Small Black Hole Illustation

Credit: Ohio State illustration by Lauren Fanfer

Astronomers dub it “The Unicorn,” call it something special.

Scientists have discovered one of the smallest black holes on record – and the closest one to Earth found to date.

Researchers have dubbed it “The Unicorn,” in part because it is, so far, one of a kind, and in part because it was found in the constellation Monoceros – “The Unicorn.” The findings were published on April 21, 2021, in the journal Monthly Notices of the Royal Astronomical Society.

“When we looked at the data, this black hole – the Unicorn – just popped out,” said lead author Tharindu Jayasinghe, a doctoral student in astronomy at The Ohio State University and an Ohio State presidential fellow.

The Unicorn is about three times the mass of our sun – tiny for a black hole. Very few black holes of this mass have been found in the universe. This black hole is 1,500 light years away from Earth, still inside the Milky Way galaxy. And, until Jayasinghe started analyzing it, it was essentially hiding in plain sight.

The black hole appears to be a companion to a red giant star, meaning that the two are connected by gravity. Scientists can’t see the black hole – they are, by definition, dark, not only visually, but to the tools astronomers use to measure light and other wavelengths.

But in this case, they can see the black hole’s companion star. That star had been well-documented by telescope systems including KELT, run out of Ohio State; ASAS, the precursor to ASAS-SN, which is now run out of Ohio State, and TESS, a NASA satellite that searches for planets outside our solar system. Data about it had been widely available but hadn’t yet been analyzed in this way.

When Jayasinghe and the other researchers analyzed that data, they noticed something they couldn’t see appeared to be orbiting the red giant, causing the light from that star to change in intensity and appearance at various points around the orbit.

Something, they realized, was tugging at the red giant and changing its shape.
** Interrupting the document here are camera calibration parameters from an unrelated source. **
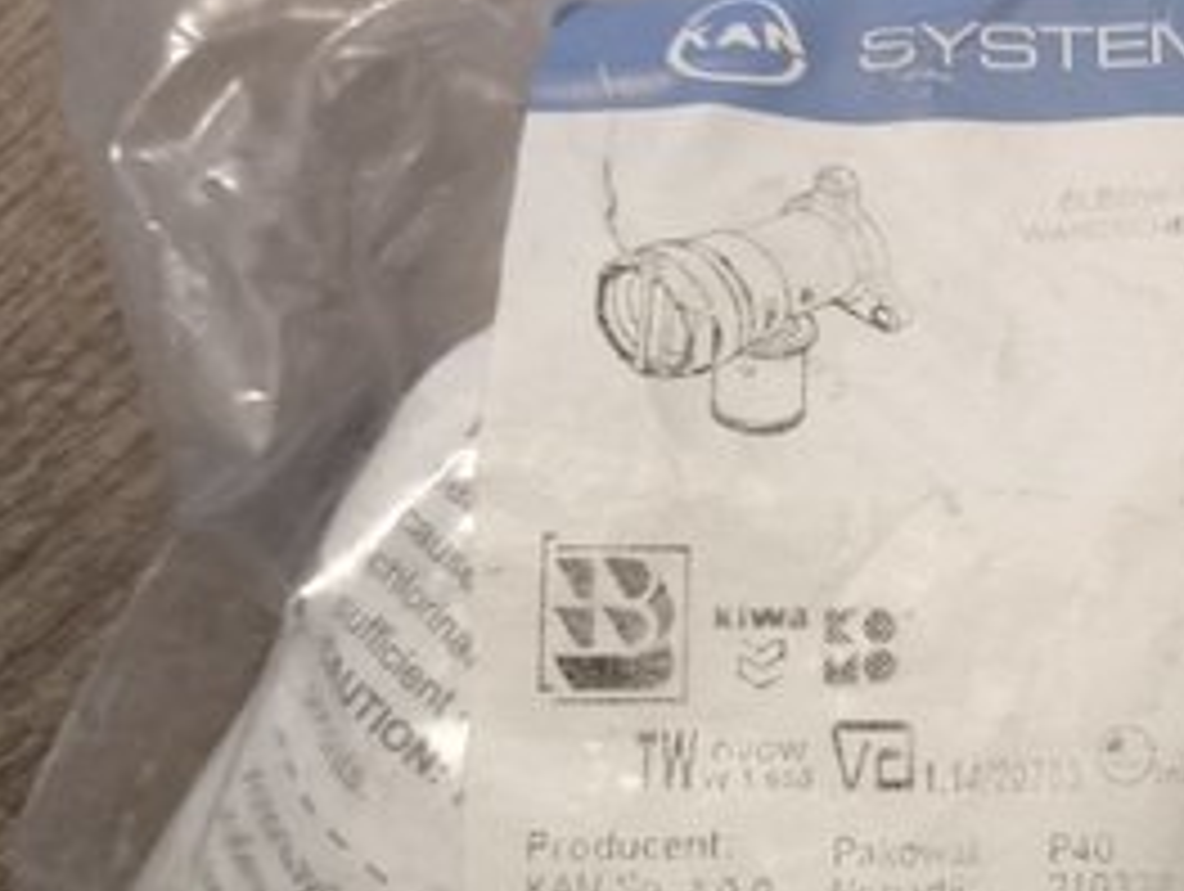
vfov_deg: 25.7
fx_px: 1952
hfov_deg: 31.1
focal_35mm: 57
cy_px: 538
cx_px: 1198
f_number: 1.7
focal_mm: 4.71
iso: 1600
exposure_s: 1/25
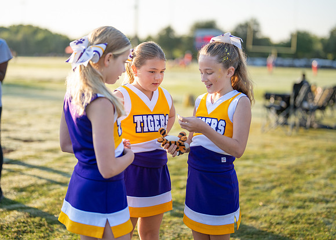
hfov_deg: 33.3
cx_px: 161
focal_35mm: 59
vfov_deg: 24.1
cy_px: 108
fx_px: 561
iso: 100
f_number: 1.2
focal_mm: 50
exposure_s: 1/2000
That pulling effect, called a tidal distortion, offers astronomers a signal that something is affecting the star. One option was a black hole, but it would have to be small – less than five times the mass of our sun, falling into a size window that astronomers call the “mass gap.” Only recently have astronomers considered it a possibility that black holes of that mass could exist.

“When you look in a different way, which is what we’re doing, you find different things,” said Kris Stanek, study co-author, astronomy professor at Ohio State and university distinguished scholar. “Tharindu looked at this thing that so many other people had looked at and instead of dismissing the possibility that it could be a black hole, he said, ‘Well, what if it could be a black hole?’”

That tidal disruption is produced by the tidal force of an unseen companion – a black hole.

“Just as the moon’s gravity distorts the Earth’s oceans, causing the seas to bulge toward and away from the moon, producing high tides, so does the black hole distort the star into a football-like shape with one axis longer than the other,” said Todd Thompson, co-author of the study, chair of Ohio State’s astronomy department and university distinguished scholar. “The simplest explanation is that it’s a black hole – and in this case, the simplest explanation is the most likely one.”

The velocity of the red giant, the period of the orbit and the way in which the tidal force distorted the red giant told them the black hole’s mass, leading them to conclude that this black hole was about three solar masses, or three times that of the sun.

For about the last decade, astronomers and astrophysicists wondered whether they weren’t finding these black holes because the systems and approaches they used were not sophisticated enough to find them. Or, they wondered, did they simply not exist?

Then, about 18 months ago, many of the members of this Ohio State research team, led by Thompson, published a scientific article in the journal Science, offering strong evidence that these types of black holes existed. That discovery motivated Jayasinghe and others, both at Ohio State and around the world, to search in earnest for smaller black holes. And that evaluation led them to the Unicorn.

Finding and studying black holes and neutron stars in our galaxy is crucial for scientists studying space, because it tells them about the way stars form and die.

But finding and studying black holes is, almost by definition, difficult: Individual black holes don’t emit the same kind of rays that other objects emit in space. They are, to scientific equipment, electromagnetically silent and dark. Most known black holes were discovered because they interacted with a companion star, which created a lot of X-rays – and those X-rays are visible to astronomers.

In recent years, more large-scale experiments to try and locate smaller black holes have launched, and Thompson said he expects to see more “mass gap” black holes discovered in the future.

“I think the field is pushing toward this, to really map out how many low-mass, how many intermediate-mass and how many high-mass black holes there are, because every time you find one it gives you a clue about which stars collapse, which explode and which are in between,” he said.

Other Ohio State researchers who co-authored this paper include Chris Kochanek, Dominick Rowan, Patrick Vallely, David Martin and Laura Lopez.